* _DATA TO PROCESS_:
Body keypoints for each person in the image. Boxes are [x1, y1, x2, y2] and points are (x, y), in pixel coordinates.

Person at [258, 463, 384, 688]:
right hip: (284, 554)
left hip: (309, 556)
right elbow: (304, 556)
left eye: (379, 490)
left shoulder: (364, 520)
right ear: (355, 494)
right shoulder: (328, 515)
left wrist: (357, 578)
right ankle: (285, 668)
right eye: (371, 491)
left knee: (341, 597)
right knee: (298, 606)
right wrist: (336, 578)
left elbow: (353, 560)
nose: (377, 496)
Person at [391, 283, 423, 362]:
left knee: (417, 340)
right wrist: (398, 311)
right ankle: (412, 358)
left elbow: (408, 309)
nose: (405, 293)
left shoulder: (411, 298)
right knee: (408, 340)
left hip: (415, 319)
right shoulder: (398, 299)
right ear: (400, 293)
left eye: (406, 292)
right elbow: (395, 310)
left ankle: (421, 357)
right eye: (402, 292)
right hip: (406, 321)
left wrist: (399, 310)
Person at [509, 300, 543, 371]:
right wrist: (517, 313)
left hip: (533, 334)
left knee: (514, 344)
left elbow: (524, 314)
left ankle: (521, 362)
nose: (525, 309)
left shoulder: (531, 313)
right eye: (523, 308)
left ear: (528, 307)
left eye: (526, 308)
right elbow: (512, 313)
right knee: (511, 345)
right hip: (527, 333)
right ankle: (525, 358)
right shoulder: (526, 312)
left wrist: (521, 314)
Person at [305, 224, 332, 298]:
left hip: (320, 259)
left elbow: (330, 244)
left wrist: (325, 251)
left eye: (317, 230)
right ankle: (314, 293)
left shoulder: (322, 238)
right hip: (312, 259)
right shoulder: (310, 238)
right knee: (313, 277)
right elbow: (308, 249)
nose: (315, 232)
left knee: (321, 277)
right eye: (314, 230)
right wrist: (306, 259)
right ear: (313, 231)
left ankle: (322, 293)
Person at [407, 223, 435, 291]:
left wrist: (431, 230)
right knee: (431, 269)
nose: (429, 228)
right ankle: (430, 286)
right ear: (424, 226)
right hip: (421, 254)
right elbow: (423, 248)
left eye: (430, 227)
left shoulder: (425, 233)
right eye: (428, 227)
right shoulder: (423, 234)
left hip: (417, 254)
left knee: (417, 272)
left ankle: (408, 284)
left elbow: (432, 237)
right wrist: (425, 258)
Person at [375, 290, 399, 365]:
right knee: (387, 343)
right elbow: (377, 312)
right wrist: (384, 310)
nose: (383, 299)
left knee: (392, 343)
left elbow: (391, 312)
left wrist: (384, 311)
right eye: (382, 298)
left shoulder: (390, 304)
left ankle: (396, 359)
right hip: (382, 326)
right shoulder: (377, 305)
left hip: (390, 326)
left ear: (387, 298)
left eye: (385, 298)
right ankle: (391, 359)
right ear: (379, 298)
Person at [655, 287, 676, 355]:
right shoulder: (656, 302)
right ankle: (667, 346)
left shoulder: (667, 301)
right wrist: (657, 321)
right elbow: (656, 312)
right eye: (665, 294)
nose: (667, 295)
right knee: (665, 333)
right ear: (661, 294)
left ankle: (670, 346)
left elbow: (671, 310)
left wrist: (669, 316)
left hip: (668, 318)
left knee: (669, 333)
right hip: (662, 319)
* * *
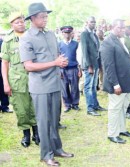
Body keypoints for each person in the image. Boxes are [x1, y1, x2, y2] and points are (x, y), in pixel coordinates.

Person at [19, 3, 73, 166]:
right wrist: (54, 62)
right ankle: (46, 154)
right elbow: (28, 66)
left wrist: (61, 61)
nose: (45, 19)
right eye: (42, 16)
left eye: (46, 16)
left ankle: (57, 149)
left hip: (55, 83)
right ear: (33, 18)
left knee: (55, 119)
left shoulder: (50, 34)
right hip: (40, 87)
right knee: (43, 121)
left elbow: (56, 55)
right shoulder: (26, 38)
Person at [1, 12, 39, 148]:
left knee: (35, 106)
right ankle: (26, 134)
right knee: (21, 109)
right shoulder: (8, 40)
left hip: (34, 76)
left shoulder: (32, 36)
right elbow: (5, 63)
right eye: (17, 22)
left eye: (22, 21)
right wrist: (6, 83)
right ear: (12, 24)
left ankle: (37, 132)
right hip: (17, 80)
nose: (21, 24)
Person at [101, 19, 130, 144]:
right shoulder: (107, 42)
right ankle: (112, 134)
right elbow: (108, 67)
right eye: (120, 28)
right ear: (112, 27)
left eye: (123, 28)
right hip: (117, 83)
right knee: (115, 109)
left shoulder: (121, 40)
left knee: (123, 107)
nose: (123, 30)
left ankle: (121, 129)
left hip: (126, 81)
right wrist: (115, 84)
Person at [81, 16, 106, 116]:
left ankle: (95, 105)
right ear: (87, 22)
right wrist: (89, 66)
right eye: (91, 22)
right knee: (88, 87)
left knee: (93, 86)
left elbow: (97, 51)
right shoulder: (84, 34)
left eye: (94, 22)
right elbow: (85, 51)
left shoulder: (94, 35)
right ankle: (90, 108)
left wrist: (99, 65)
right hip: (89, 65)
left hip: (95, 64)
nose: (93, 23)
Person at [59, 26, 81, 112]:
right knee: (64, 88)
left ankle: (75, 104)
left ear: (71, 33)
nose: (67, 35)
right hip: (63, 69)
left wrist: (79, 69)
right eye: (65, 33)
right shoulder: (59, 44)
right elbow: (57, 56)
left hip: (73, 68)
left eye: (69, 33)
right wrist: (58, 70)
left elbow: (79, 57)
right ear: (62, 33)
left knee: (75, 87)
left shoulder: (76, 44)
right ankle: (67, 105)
---
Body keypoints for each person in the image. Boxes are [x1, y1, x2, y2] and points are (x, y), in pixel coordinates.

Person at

* _WORK ITEM_: From the entries above, write out only the lines starting at the line that holds "right shoulder: (26, 38)" and ending at the line that holds "left knee: (93, 86)", keeping both and matching them exactly.

* _PROBLEM SOLUTION_:
right shoulder: (26, 38)
Person at [1, 12, 39, 148]:
left knee: (35, 106)
right ankle: (26, 134)
right knee: (21, 109)
right shoulder: (8, 40)
left hip: (34, 76)
left shoulder: (32, 36)
right elbow: (5, 63)
right eye: (17, 22)
left eye: (22, 21)
right wrist: (6, 83)
right ear: (12, 24)
left ankle: (37, 132)
right hip: (17, 80)
nose: (21, 24)
Person at [101, 19, 130, 144]:
right shoulder: (107, 42)
right ankle: (112, 134)
right elbow: (108, 67)
right eye: (120, 28)
right ear: (112, 27)
left eye: (123, 28)
right hip: (117, 83)
right knee: (115, 109)
left shoulder: (121, 40)
left knee: (123, 107)
nose: (123, 30)
left ankle: (121, 129)
left hip: (126, 81)
right wrist: (115, 84)
Person at [81, 16, 106, 116]:
left ankle: (95, 105)
right ear: (87, 22)
right wrist: (89, 66)
right eye: (91, 22)
right knee: (88, 87)
left knee: (93, 86)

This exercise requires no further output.